Cómo fabricar calentadores de baño que realmente duren
Seamos honestos: los baños son un verdadero infierno para los aparatos electrónicos. Hay mucho vapor, salpicaduras constantes de agua y una humedad elevada. Es el entorno perfecto para que un calentador se dañe. Por lo general, esa humedad llega hasta los contactos eléctricos y provoca su daño, además de dañar los tubos de cuarzo mucho antes de lo necesario.
Nos cansamos de ver esto ocurrir, así que rehicimos nuestros calentadores infrarrojos para que pudieran resistir ese tipo de condiciones extremas.
Manejo del vapor
El problema con el vapor es que se dispersa por todas partes. En un calentador normal, el vapor se introduce en la carcasa y se acumula en los cables. Eso provoca cortocircuitos o daños en los terminales. Para solucionarlo, diseñamos una carcasa hermética que impide que el vapor llegue al interior del aparato. Si dejamos los conectores y las vías eléctricas expuestos a la humedad durante varias temporadas, se dañarán. Mantenerlos secos es la única forma de que el aparato dure más tiempo.
El problema de las salpicaduras
Luego está el agua directa. Incorporamos un sistema de protección especial para evitar que el agua fría entre en contacto con los tubos de cuarzo, ya que eso puede causar daños graves. Imagínense: esos tubos están a cientos de grados. Una sola gota de agua fría puede causar grietas en el vidrio debido al choque térmico. Nuestra carcasa está diseñada para desviar el agua lejos de la fuente de calor, de modo que el aparato pueda funcionar sin que el vidrio se rompa.
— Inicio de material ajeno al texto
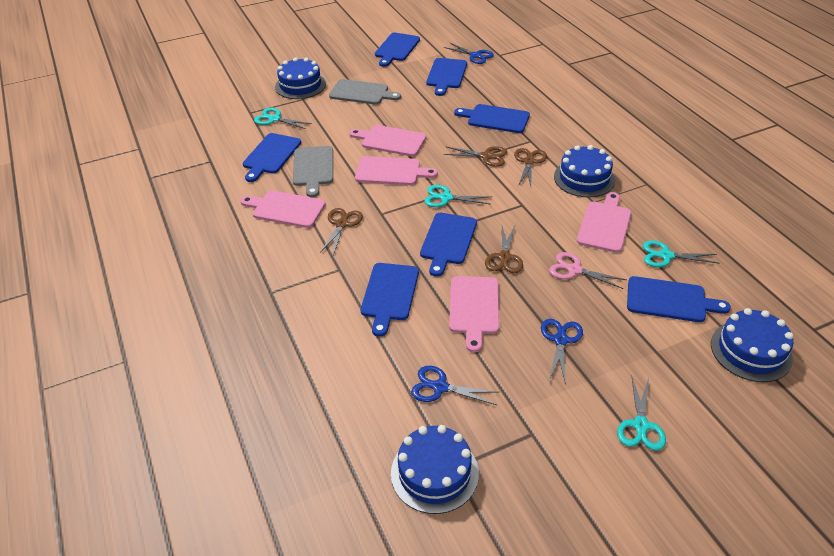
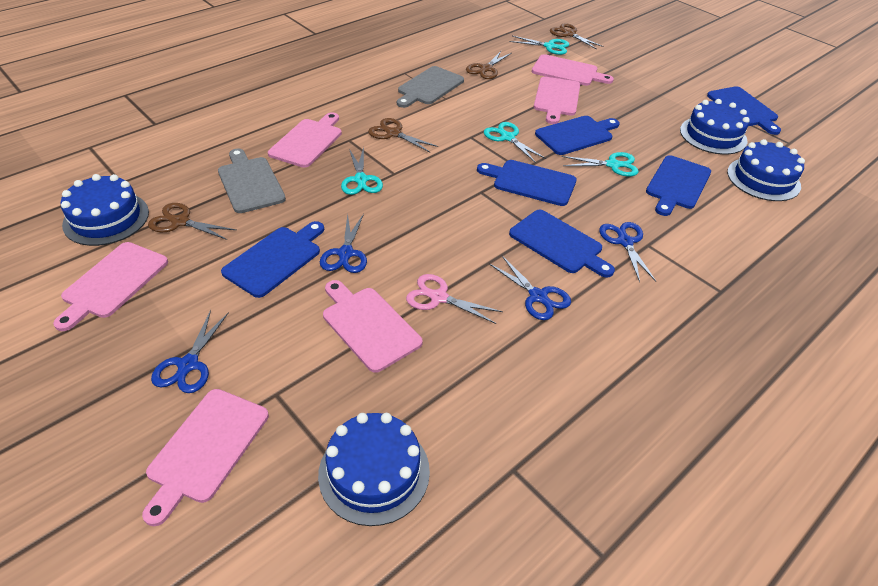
blue cutting board: [243,133,301,182] [361,263,419,337] [375,33,420,67] [420,213,477,277] [426,58,467,96] [454,104,530,133] [627,276,731,322] = 7 -> [221,221,324,298] [477,160,577,206] [509,210,615,278] [535,116,620,155] [646,155,711,216] [707,86,781,135] = 6
blue scissors: [411,366,500,405] [444,43,494,64] [541,319,583,385] = 3 -> [151,310,229,393] [320,214,367,273] [489,256,571,320] [599,222,656,282] = 4
pink cutting board: [240,191,326,228] [349,125,426,156] [355,156,438,185] [449,276,499,352] [577,192,631,253] = 5 -> [53,242,168,331] [142,389,269,526] [268,112,342,168] [323,280,423,373] [532,54,614,86] [534,77,580,124] = 6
Un pequeño detalle: necesitan algo de aire
Hay un compromiso aquí. Como hemos sellado todo para mantener el agua fuera, el calor se acumula dentro de la carcasa más rápidamente que en modelos industriales abiertos. Por eso, no se pueden colocar simplemente en el techo; necesitan algo de espacio para respirar. Si bloqueamos el flujo de aire, los condensadores se dañarán, y eso arruinaría todo el propósito del aparato.
Nos concentramos en las partes que suelen dañarse primero: los sellos y el vidrio. Al evitar que entre agua y controlar el vapor, las lámparas y los circuitos pueden seguir funcionando sin problemas.